= Beta turn =

Protein structural motif

β turns (also β-bends, tight turns, reverse turns, Venkatachalam turns) are the most common form of turns—a type of non-regular secondary structure in proteins that cause a change in direction of the polypeptide chain. They are very common motifs in proteins and polypeptides. Each consists of four amino acid residues (labelled i, i+1, i+2 and i+3). They can be defined in two ways:

1. By the possession of an intra-main-chain hydrogen bond between the CO of residue i and the NH of residue i+3;
2. By having a distance of less than 7Å between the Cα atoms of residues i and i+3.

The hydrogen bond criterion is the one most appropriate for everyday use, partly because it gives rise to four distinct categories; the distance criterion gives rise to the same four categories but yields additional turn types.

== Definition ==

=== Hydrogen bond criterion ===

Two beta turns, type I above and type II below. Each image shows the main chain atoms of a tetrapeptide excluding hydrogen atoms. Carbon atoms grey, oxygen atoms red and nitrogen atoms blue. The defining hydrogen bond is shown as a magenta line.

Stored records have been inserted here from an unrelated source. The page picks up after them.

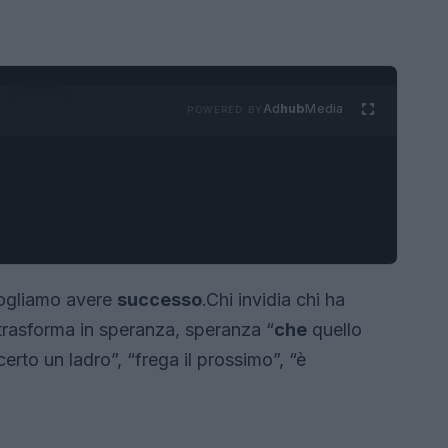
Ad
hub
Media
POWERED BY
vogliamo avere
successo
.Chi invidia chi ha
 trasforma in speranza, speranza “
che
quello
certo un ladro”, “frega il prossimo”, “è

The hydrogen bond criterion for beta turns, applied to polypeptides whose amino acids are linked by trans peptide bonds, gives rise to just four categories, as shown by Venkatachalam in 1968. They are called types I, II, I' and II'. All occur regularly in proteins and polypeptides but type I is most common, because it most resembles an alpha helix, occurring within 3_{10} helices and at the ends of some classic alpha helices. Type II beta turns, on the other hand, often occur in association with beta-sheet as part of beta-links.

The four types of beta turn are distinguished by the φ, ψ angles of residues i+1 and i+2 as shown in the table below giving the typical average values. Glycines are especially common as amino acids with positive φ angles; for prolines such a conformation is sterically impossible but they occur frequently at amino acid positions where φ is negative.

|  | φ_{i+1} | ψ_{i+1} | φ_{i+2} | ψ_{i+2} |
|---|---|---|---|---|
| type I | -60 | -30 | -90 | 0 |
| type II | -60 | 120 | 80 | 0 |
| type I' | 60 | 30 | 90 | 0 |
| type II' | 60 | -120 | -80 | 0 |

Type I and II β turns exhibit a relationship to one another because they potentially interconvert by the process of peptide plane flipping (180° rotation of the CONH peptide plane with little positional alteration to side chains and surrounding peptides). The same relationship exists between type I' and II' β turns. Some evidence has indicated that these interconversions occur in beta turns in proteins such that crystal or NMR structures merely provide a snapshot of β turns that are, in reality, interchanging. In proteins in general all four beta turn types occur frequently but I is most common, followed by II, I' and II' in that order. Beta turns are especially common at the loop ends of beta hairpins; they have a different distribution of types from the others; type I' is the most common, followed by types II', I and II. Additional turn types have been defined by clustering turn conformations within very high-resolution protein structures.

Asx turns and ST turns resemble beta turns except that residue i is replaced by the side chain of an aspartate, asparagine, serine or threonine. The main chain–main chain hydrogen bond is replaced by a side chain–main chain hydrogen bond. 3D computer superimposition shows that, in proteins, they occur as one of the same four types that beta turns do, except that their relative frequency of occurrence differs: type II' is the most common, followed by types I, II and I'.

=== Distance criterion ===
Apart from the type I, I', II and II' beta turns as identified via the hydrogen bond criterion, non-hydrogen-bonded beta-turns named type VIII often occur. Three other, fairly rare, types of beta turn have been identified in which the peptide bond between residues i+1 and i+2 is cis rather than trans; these are named types VIa1, VIa2 and VIb. Another category, type IV, was used for turns not belonging to any of the above. Further details of these turns are given in turn (biochemistry).